Accroître ou limiter la puissance grandiose de ces infiniment petits et confondre le mystère de leur action par un simple changement de température, est un des faits les plus propres à montrer ce qu’on peut attendre des efforts de la science, même dans l’étude des maladies les plus obscures.
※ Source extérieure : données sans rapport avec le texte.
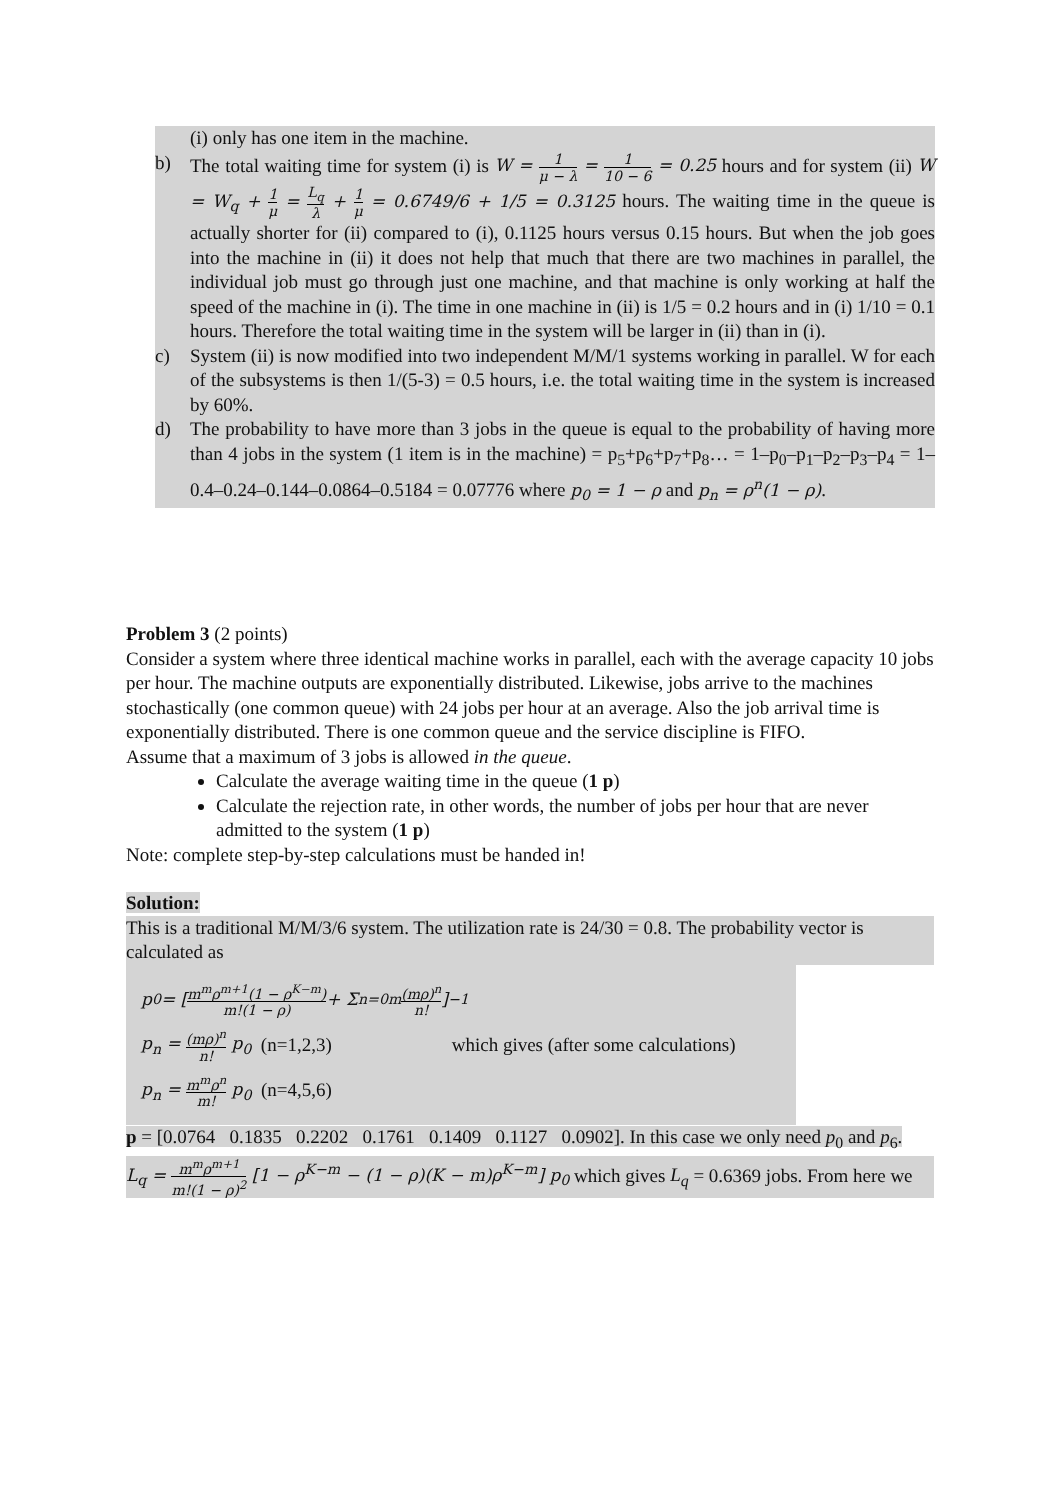(i) only has one item in the machine.
b) The total waiting time for system (i) is W = 1 μ − λ = 1 10 − 6 = 0.25 hours and for system (ii) W = W<sub>q</sub> + 1 μ = L<sub>q</sub> λ + 1 μ = 0.6749/6 + 1/5 = 0.3125 hours. The waiting time in the queue is actually shorter for (ii) compared to (i), 0.1125 hours versus 0.15 hours. But when the job goes into the machine in (ii) it does not help that much that there are two machines in parallel, the individual job must go through just one machine, and that machine is only working at half the speed of the machine in (i). The time in one machine in (ii) is 1/5 = 0.2 hours and in (i) 1/10 = 0.1 hours. Therefore the total waiting time in the system will be larger in (ii) than in (i).
c) System (ii) is now modified into two independent M/M/1 systems working in parallel. W for each of the subsystems is then 1/(5-3) = 0.5 hours, i.e. the total waiting time in the system is increased by 60%.
d) The probability to have more than 3 jobs in the queue is equal to the probability of having more than 4 jobs in the system (1 item is in the machine) = p<sub>5</sub>+p<sub>6</sub>+p<sub>7</sub>+p<sub>8</sub>… = 1–p<sub>0</sub>–p<sub>1</sub>–p<sub>2</sub>–p<sub>3</sub>–p<sub>4</sub> = 1–0.4–0.24–0.144–0.0864–0.5184 = 0.07776 where p<sub>0</sub> = 1 − ρ and p<sub>n</sub> = ρ<sup>n</sup>(1 − ρ).
Problem 3 (2 points)
Consider a system where three identical machine works in parallel, each with the average capacity 10 jobs per hour. The machine outputs are exponentially distributed. Likewise, jobs arrive to the machines stochastically (one common queue) with 24 jobs per hour at an average. Also the job arrival time is exponentially distributed. There is one common queue and the service discipline is FIFO.
Assume that a maximum of 3 jobs is allowed in the queue.
Calculate the average waiting time in the queue (1 p)
Calculate the rejection rate, in other words, the number of jobs per hour that are never admitted to the system (1 p)
Note: complete step-by-step calculations must be handed in!
Solution:
This is a traditional M/M/3/6 system. The utilization rate is 24/30 = 0.8. The probability vector is calculated as
p<sub>0</sub> = [ m<sup>m</sup>ρ<sup>m+1</sup>(1 − ρ<sup>K−m</sup>) m!(1 − ρ) + Σ<sub>n=0</sub><sup>m</sup> (mρ)<sup>n</sup> n! ]<sup>−1</sup>
p<sub>n</sub> = (mρ)<sup>n</sup> n! p<sub>0</sub> (n=1,2,3) which gives (after some calculations)
p<sub>n</sub> = m<sup>m</sup>ρ<sup>n</sup> m! p<sub>0</sub> (n=4,5,6)
p = [0.0764 0.1835 0.2202 0.1761 0.1409 0.1127 0.0902]. In this case we only need p<sub>0</sub> and p<sub>6</sub>.
L<sub>q</sub> = m<sup>m</sup>ρ<sup>m+1</sup> m!(1 − ρ)<sup>2</sup> [1 − ρ<sup>K−m</sup> − (1 − ρ)(K − m)ρ<sup>K−m</sup>] p<sub>0</sub> which gives L<sub>q</sub> = 0.6369 jobs. From here we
Revenons encore à notre vibrion septique et comparons-le, sous le rapport de la formation de ses germes, à la bactéridie charbonneuse, afin de mieux porter dans les esprits cette conviction que les organismes microscopiques jouissent de propriétés physiologiques variées et qu’il faut s’attendre de leur part à des manifestations morbides très-diverses.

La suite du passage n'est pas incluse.